Essentially, all new objects are created in Firestore. Then, if an object is found in the old system and retrieved at any point, it's migrated to Firestore. When retrieving an object, we check both systems unless we know it's only in Firestore (we have a list of these objects). It's fairly complex, but does the job well. We've managed to migrate around 10,000 objects using it!
Caching is also a big part of the move. Much of the existing infrastructure didn't care for caches as data was quick and free to access. Now, we have to be careful with how we cache data, as Firestore costs can add up quickly if we're not careful. We've implemented a caching system that's been working well so far, but it's something we're keeping an eye on as we scale up. This caching system was relatively complex as well, but only because it uses a lot of Java reflection to make it nice and flexible.
CandorBot, an existing and essential part of Candor Studios' infrastructure, is a Discord bot that handles all the communication between the Candor Hub platform and Discord. Part of this implementation was migrating CandorBot to Google Cloud Compute Engine instances.
CandorBot used to run on a single VPS, but as the platform grew, it became clear that this wasn't going to be sustainable in the long term. The VPS had regular downtime and it was causing a large amount of stress for the team. By moving CandorBot to Google Cloud, we were able to take advantage of the incredible reliability, and since moving, we've had next to no downtime whatsoever.
CandorBot now runs comfortably on an e2-medium instance, which provides just the right amount of resources for the bot to run smoothly without being too expensive.
Candor Hub has its own backend which we decided to run on Google Cloud Run for its ease of use and scalability. It's also built in Java, with a combination of Spring and a custom framework I built for this project.
Running on Cloud Run has been a new experience for me, and it did take a little while to get working correctly. But once it was up and running, it's been smooth sailing. We decided to run with a minimum of 1 instance to remove cold starts, and we can always scale up if needed. This is relatively expensive, but Candor decided that is was worth the cost.
The frontend of the platform was created using SvelteKit, an amazing framework that has been my go-to for a while now, primarily for the developer experience. The project involved building a new promotional page for Candor, as well as the platform itself. We designed everything using Figma, basing off Material Design and Candor's existing branding (which was recently updated by an external agency).
The frontend is hosted using Firebase Hosting, which has been a breeze to work with.

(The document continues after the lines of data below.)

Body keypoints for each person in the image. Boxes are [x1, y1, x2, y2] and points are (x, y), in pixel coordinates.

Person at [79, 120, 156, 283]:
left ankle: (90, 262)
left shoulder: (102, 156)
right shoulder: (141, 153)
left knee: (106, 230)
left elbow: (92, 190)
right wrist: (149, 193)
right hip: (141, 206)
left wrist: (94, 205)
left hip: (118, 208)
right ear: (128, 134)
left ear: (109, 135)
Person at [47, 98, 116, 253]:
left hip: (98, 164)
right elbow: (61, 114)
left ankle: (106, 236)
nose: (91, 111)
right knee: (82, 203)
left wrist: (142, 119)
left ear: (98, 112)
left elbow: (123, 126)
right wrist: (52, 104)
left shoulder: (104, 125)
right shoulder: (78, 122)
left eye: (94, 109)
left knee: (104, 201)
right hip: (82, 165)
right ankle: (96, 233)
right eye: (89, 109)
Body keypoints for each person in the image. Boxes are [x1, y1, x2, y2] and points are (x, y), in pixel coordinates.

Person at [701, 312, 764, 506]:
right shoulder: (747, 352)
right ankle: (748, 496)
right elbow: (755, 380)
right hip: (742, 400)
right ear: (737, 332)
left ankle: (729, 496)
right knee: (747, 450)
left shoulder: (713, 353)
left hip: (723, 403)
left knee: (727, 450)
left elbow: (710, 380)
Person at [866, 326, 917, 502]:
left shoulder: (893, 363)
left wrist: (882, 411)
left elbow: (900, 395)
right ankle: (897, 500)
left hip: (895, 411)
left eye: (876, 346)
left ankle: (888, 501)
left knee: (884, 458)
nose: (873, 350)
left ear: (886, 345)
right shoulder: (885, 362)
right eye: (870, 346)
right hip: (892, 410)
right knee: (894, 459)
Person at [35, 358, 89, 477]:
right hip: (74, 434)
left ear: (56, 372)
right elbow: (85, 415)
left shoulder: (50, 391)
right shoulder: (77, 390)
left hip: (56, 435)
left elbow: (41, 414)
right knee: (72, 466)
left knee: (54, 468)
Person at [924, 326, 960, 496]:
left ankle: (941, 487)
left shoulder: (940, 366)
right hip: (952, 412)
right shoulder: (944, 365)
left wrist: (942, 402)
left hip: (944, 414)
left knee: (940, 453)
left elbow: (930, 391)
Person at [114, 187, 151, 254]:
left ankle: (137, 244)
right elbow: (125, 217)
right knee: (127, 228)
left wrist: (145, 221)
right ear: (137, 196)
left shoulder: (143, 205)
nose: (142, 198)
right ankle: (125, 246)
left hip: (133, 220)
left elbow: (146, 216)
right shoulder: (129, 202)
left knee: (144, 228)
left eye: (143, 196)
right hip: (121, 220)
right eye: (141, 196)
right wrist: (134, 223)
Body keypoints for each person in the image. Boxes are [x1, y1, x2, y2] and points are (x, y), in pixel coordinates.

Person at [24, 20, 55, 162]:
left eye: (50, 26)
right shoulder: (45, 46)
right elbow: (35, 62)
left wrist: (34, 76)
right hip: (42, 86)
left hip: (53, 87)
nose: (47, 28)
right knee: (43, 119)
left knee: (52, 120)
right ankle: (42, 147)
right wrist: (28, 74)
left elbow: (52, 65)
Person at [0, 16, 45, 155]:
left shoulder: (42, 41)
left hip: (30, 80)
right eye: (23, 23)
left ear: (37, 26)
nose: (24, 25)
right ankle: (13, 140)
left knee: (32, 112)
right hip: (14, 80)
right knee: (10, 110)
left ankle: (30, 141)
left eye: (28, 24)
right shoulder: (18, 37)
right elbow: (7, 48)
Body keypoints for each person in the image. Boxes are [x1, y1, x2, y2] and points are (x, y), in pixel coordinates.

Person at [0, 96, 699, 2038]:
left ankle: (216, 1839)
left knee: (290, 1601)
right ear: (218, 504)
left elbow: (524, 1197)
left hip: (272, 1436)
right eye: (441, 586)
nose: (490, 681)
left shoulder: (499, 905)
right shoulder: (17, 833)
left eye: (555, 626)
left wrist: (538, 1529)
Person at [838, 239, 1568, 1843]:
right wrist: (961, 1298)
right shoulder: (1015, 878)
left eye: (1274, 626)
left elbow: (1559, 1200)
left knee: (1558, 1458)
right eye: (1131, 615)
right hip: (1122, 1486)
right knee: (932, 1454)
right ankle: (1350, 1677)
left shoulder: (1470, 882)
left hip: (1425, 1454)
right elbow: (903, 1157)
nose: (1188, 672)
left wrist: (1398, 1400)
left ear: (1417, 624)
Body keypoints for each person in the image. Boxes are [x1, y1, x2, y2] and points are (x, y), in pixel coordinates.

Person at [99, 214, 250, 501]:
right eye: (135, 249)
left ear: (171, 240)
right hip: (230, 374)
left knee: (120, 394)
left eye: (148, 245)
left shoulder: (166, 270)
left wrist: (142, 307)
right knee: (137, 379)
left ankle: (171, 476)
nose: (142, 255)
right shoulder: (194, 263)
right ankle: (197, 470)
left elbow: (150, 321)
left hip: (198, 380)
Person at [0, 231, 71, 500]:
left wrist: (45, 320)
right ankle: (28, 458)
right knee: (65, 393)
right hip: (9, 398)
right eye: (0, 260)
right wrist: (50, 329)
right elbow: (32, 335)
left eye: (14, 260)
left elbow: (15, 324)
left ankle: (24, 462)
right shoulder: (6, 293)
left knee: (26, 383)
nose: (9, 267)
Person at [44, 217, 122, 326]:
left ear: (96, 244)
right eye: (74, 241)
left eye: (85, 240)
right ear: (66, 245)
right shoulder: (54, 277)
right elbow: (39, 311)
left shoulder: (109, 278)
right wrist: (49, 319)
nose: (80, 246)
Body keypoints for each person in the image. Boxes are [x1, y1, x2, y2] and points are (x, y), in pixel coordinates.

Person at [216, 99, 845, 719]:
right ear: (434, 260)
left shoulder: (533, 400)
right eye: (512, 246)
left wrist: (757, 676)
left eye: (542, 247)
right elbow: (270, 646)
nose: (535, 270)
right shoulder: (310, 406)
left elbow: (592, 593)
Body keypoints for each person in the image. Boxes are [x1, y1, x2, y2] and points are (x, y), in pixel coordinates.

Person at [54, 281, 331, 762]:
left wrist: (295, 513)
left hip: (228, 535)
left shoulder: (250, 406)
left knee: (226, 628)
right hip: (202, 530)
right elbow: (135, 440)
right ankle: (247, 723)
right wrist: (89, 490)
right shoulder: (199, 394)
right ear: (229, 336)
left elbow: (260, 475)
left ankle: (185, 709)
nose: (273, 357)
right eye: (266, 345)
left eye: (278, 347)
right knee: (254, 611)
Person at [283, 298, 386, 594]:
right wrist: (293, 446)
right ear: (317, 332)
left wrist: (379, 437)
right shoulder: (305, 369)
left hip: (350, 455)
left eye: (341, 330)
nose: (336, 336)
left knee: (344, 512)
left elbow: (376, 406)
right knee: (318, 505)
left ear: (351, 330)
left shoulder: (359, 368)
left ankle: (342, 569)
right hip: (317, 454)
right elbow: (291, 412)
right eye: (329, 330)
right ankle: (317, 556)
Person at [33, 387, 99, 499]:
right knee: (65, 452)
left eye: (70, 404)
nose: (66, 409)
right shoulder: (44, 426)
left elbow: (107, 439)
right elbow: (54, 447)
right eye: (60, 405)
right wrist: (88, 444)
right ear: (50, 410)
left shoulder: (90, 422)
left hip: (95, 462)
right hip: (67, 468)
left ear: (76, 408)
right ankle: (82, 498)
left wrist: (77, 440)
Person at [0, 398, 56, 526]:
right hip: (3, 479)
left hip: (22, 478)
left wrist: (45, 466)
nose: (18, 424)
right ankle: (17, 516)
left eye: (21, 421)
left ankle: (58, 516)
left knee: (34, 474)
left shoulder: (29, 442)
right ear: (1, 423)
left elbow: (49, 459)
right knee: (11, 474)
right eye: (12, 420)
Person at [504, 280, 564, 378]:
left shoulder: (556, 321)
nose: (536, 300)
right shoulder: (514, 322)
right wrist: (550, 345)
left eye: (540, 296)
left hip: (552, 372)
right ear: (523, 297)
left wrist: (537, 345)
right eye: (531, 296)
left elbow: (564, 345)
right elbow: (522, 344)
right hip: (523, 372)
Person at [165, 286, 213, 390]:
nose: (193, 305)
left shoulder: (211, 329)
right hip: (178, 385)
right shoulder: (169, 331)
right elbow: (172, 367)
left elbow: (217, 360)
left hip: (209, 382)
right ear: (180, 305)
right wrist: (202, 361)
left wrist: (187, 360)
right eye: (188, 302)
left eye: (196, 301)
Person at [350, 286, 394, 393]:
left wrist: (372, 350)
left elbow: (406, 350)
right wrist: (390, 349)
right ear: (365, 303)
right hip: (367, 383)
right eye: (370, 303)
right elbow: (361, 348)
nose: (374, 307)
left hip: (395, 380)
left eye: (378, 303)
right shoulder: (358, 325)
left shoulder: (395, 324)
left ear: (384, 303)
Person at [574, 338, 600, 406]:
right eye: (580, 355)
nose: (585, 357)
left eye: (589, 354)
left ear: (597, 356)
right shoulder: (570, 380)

It's fast, reliable, and easy to deploy to, making it the perfect choice for this project. Overall, the frontend has been a joy to work on, and I'm really happy with how it turned out.
Building the tech behind this project has been an incredible journey, taking over a year to complete (we started Nov 2023!). I've learned so much about Google Cloud and Java, and it's one of the largest solo software projects I've ever undertaken. Working with Candor Studios has been a fantastic experience, and I'm excited to see the impact that Project Dawnstone has on the industry as a whole.